━━━━━ RAW DATA

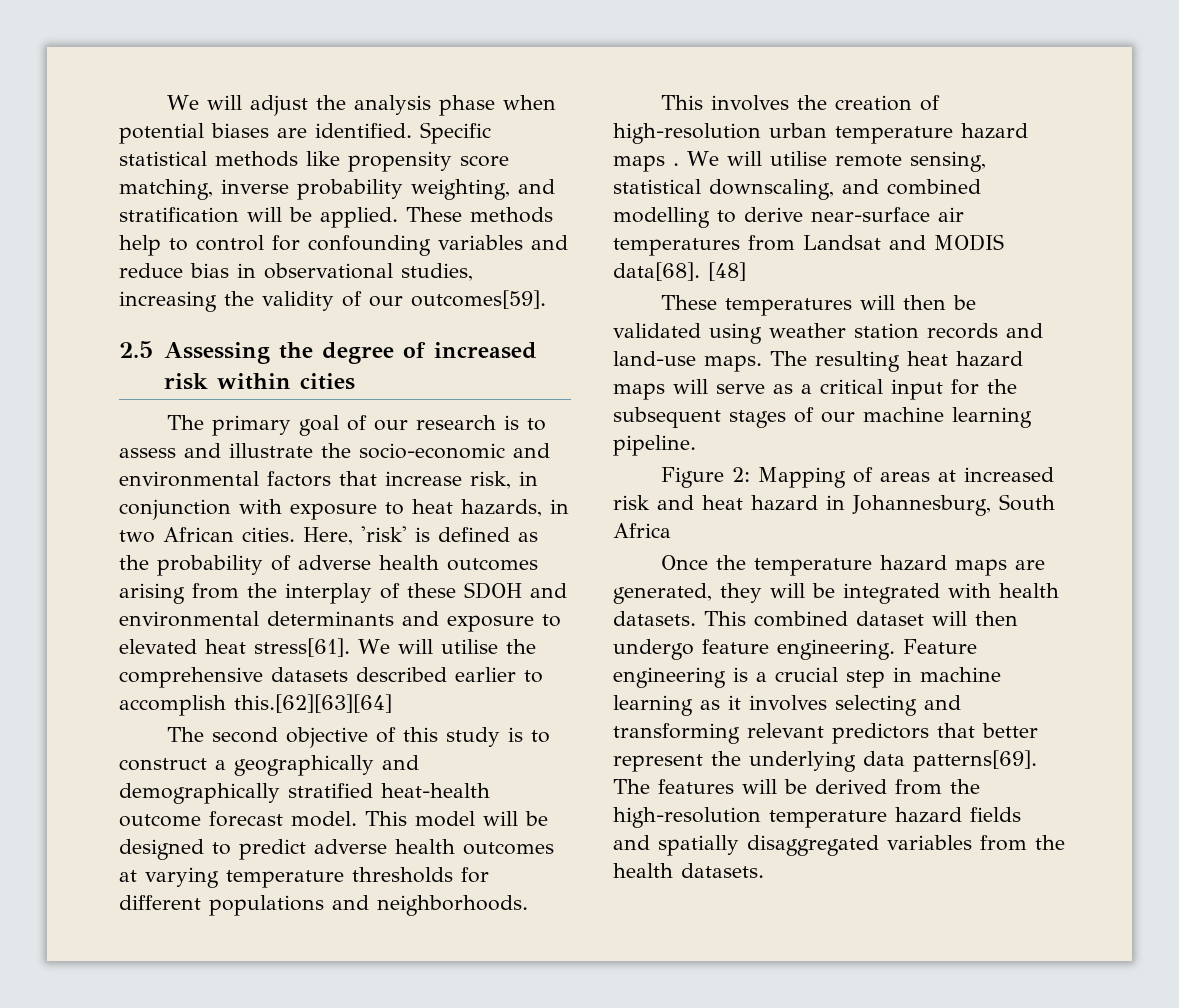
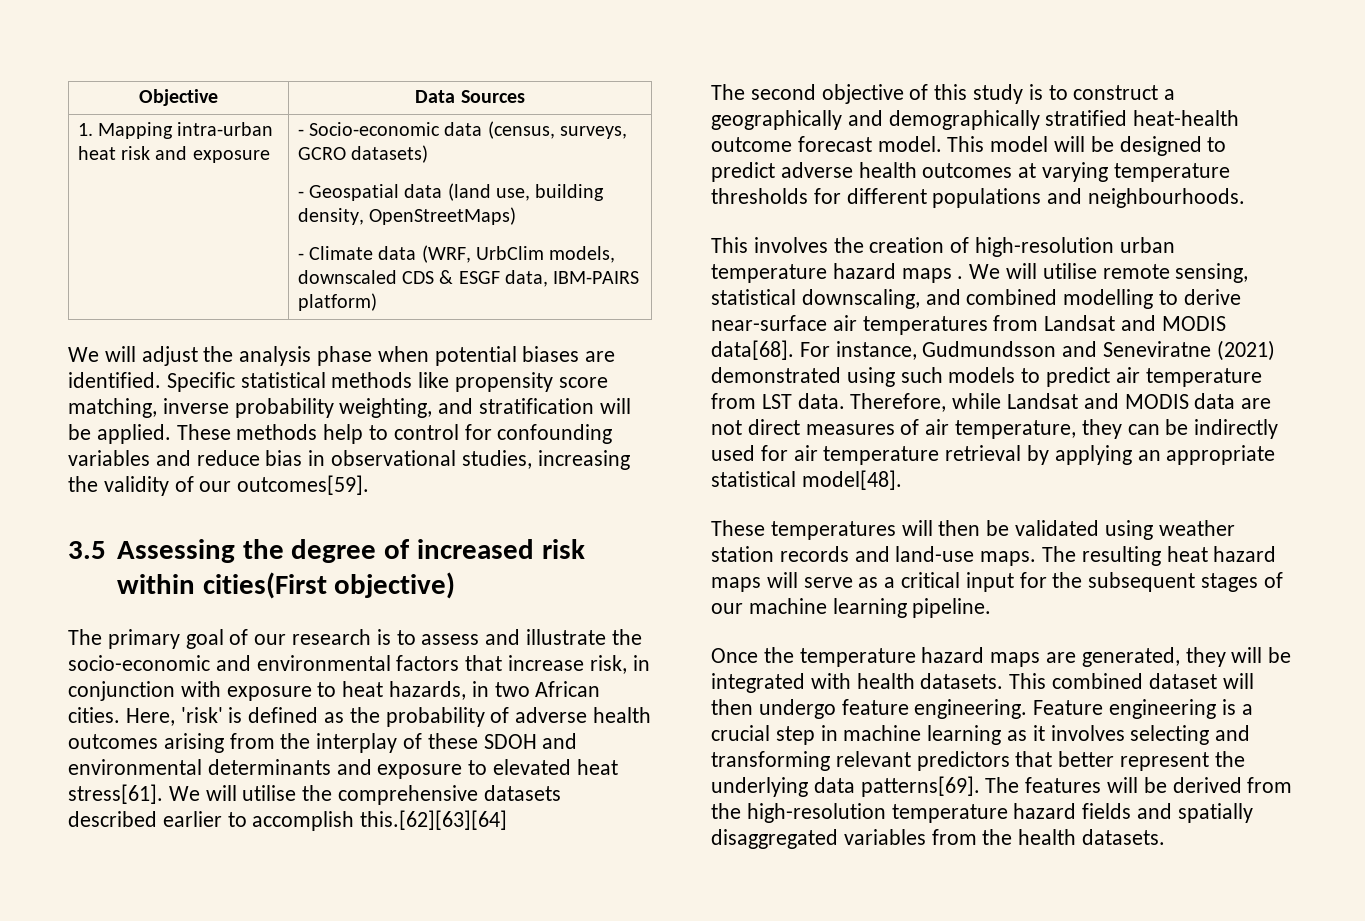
(167, 102) none -> [139,89,218,106] [415,90,525,103] [77,122,274,139] [77,146,270,163] [297,121,627,139] [297,145,429,163] [297,183,605,201] [297,207,517,225] [297,245,616,263] [297,270,640,287] [297,293,377,311] Objective | Data Sources // 1. Mapping intra-urban heat risk and exposure | - Socio-economic data (census, surveys, GCRO datasets) // - Geospatial data (land use, building density, OpenStreetMaps) // - Climate data (WRF, UrbClim models, downscaled CDS & ESGF data, IBM-PAIRS platform) //
[119,341,153,358] 2.5 -> [68,541,106,559] 3.5
[299,373,355,390] cities -> [202,572,456,599] cities(First objective)
[377,895,528,916] neighborhoods. -> [1088,188,1246,208] neighbourhoods.
[708,262,746,281] [48] -> [799,340,1275,361] [711,367,1262,387] [711,393,1272,412] [711,419,1279,439] [711,445,1276,465] [711,470,902,490] For instance, Gudmundsson and Seneviratne (2021) demonstrated using such models to predict air temperature from LST data. Therefore, while Landsat and MODIS data are not direct measures of air temperature, they can be indirectly used for air temperature retrieval by applying an appropriate statistical model[48].
[661,467,1055,488] [613,494,1055,516] [613,523,671,538] // Figure 2: Mapping of areas at increased risk and heat hazard in Johannesburg, South Africa -> (992, 608) none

━━━━━━━━━━

> **WORK REQUEST**: The answer must consist of every line from the entries above that contains "none".

> **RESULT BELOW**:
(167, 102) none -> [139,89,218,106] [415,90,525,103] [77,122,274,139] [77,146,270,163] [297,121,627,139] [297,145,429,163] [297,183,605,201] [297,207,517,225] [297,245,616,263] [297,270,640,287] [297,293,377,311] Objective | Data Sources // 1. Mapping intra-urban heat risk and exposure | - Socio-economic data (census, surveys, GCRO datasets) // - Geospatial data (land use, building density, OpenStreetMaps) // - Climate data (WRF, UrbClim models, downscaled CDS & ESGF data, IBM-PAIRS platform) //
[661,467,1055,488] [613,494,1055,516] [613,523,671,538] // Figure 2: Mapping of areas at increased risk and heat hazard in Johannesburg, South Africa -> (992, 608) none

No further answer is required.